Another benefit of using AI for improving marketing assets is that this form of campaign optimization does not require personal data. Marketers are under pressure to adapt to the industry-wide changes in the privacy landscape that are making it harder to reach new customers and retarget prospects. AI-powered creative analysis is a privacy-centric way to use first-party data to drive better campaign performance.
Product and search recommendations
Marketers can harness the power of Google’s pre-built AI models via Discovery AI for Retail, a suite of machine learning services in GCP, to improve the customer experience and increase sales. Discovery AI for Retail includes a variety of features, such as:
- Product recommendations: Discovery AI for Retail uses machine learning to generate personalized product recommendations for customers. This can help customers to find the products they are looking for quickly and easily.

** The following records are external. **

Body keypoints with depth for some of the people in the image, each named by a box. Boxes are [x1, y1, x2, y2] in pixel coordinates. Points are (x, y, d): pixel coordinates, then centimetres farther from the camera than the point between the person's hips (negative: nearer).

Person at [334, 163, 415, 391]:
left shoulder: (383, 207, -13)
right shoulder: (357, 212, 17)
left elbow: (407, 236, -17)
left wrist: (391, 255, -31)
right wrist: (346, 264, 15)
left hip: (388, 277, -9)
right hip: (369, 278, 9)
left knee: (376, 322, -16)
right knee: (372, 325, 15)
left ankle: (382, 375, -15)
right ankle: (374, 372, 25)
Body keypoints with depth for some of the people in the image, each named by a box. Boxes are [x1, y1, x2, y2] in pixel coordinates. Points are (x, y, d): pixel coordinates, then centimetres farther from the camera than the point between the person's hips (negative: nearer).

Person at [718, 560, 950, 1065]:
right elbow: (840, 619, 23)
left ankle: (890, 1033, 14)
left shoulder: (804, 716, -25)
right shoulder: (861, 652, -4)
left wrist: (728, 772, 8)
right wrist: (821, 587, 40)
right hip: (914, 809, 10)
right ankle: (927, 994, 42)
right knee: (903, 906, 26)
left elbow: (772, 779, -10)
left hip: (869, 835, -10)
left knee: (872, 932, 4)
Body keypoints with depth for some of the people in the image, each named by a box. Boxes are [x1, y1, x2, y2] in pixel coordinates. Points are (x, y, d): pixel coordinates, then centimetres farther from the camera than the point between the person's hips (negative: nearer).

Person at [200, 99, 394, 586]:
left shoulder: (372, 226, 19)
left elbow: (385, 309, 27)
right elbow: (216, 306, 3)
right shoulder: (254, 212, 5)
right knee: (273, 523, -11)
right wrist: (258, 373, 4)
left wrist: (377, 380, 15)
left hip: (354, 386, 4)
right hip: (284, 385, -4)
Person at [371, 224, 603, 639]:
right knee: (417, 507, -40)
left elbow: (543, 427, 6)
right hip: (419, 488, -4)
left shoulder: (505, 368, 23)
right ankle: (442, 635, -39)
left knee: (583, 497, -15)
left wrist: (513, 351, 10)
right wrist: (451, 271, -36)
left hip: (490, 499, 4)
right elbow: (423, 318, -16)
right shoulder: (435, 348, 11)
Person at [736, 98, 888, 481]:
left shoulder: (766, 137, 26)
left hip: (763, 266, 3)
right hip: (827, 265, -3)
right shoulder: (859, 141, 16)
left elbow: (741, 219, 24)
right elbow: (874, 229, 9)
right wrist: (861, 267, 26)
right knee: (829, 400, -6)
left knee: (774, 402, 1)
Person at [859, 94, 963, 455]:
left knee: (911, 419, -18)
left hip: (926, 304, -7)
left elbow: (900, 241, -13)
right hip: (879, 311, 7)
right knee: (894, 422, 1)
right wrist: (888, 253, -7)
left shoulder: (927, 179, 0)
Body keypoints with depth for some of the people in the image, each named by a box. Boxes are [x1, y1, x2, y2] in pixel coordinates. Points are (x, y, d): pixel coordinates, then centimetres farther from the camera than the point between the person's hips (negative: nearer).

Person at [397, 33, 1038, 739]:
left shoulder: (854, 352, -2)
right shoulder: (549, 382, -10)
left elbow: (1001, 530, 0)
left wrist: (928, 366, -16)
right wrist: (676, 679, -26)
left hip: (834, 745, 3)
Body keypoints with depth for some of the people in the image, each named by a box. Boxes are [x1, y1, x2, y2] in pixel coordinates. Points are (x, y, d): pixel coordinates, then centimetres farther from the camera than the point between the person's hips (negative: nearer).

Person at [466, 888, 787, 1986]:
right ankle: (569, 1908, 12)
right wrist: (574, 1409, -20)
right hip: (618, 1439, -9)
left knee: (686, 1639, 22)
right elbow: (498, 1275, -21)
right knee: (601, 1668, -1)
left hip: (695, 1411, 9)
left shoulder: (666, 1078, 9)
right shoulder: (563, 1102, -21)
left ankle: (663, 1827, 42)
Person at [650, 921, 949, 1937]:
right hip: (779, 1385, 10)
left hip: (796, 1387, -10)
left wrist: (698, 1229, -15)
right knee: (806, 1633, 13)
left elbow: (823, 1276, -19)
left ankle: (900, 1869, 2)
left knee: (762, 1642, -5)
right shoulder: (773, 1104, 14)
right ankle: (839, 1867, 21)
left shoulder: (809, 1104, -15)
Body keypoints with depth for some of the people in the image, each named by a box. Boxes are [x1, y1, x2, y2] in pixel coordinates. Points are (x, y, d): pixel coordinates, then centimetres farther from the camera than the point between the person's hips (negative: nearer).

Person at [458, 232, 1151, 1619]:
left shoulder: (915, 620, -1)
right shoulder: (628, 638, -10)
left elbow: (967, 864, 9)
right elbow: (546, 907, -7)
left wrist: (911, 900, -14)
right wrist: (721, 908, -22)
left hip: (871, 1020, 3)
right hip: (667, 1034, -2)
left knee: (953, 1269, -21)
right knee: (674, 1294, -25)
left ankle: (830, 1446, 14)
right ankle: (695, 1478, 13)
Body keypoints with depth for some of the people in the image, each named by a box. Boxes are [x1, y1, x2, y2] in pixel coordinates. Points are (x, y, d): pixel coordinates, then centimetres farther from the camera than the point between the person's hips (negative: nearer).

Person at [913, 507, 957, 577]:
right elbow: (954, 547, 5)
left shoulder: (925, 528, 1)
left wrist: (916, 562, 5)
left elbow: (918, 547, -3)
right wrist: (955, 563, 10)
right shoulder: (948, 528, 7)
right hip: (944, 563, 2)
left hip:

- Product search: Discovery AI for Retail uses machine learning to improve the accuracy and relevance of product search results. This can help customers to find the products they are looking for quickly and easily.
- Product browsing: Discovery AI for Retail uses machine learning to suggest the optimal sorting of products to display to users. This can help customers to discover new products that they may be interested in and maximize revenue.
The Discovery AI utilizes product catalog and user interaction data for training the models. Plus, since it’s a machine learning service, it’s also scalable and can be used to support large retailers with a high volume of traffic. By using Discovery AI, marketers can quickly implement and test these pre-built models on their own digital properties and ultimately produce a better experience for customers and higher revenue for the brand.
Forecasting models can be used in digital marketing to predict future trends and behaviors which can then be used to improve the effectiveness of marketing campaigns. One common use case is to build models that predict the revenue generated by different channels and tactics. The insights from these types of models are used for allocating marketing budgets more effectively and setting realistic sales targets.
In addition to prediction, forecasting models can also be used to identify leading indicators of conversions and other KPIs. Being able to recognize these leading indicators gives marketers even greater visibility into what may happen next which enables them to better plan for the future and improve decision making.
Leveraging AI technology for digital marketing has never been easier. However, in order to do so, it’s imperative that your brand has a solid analytics foundation. This includes having a well-designed measurement strategy and architecture for collecting first-party data, enforcing governance to ensure that the data is clean and of high quality, and making it accessible in the cloud to your end users. With these prerequisites in place, your team is well positioned to drive greater efficiency and better results using AI.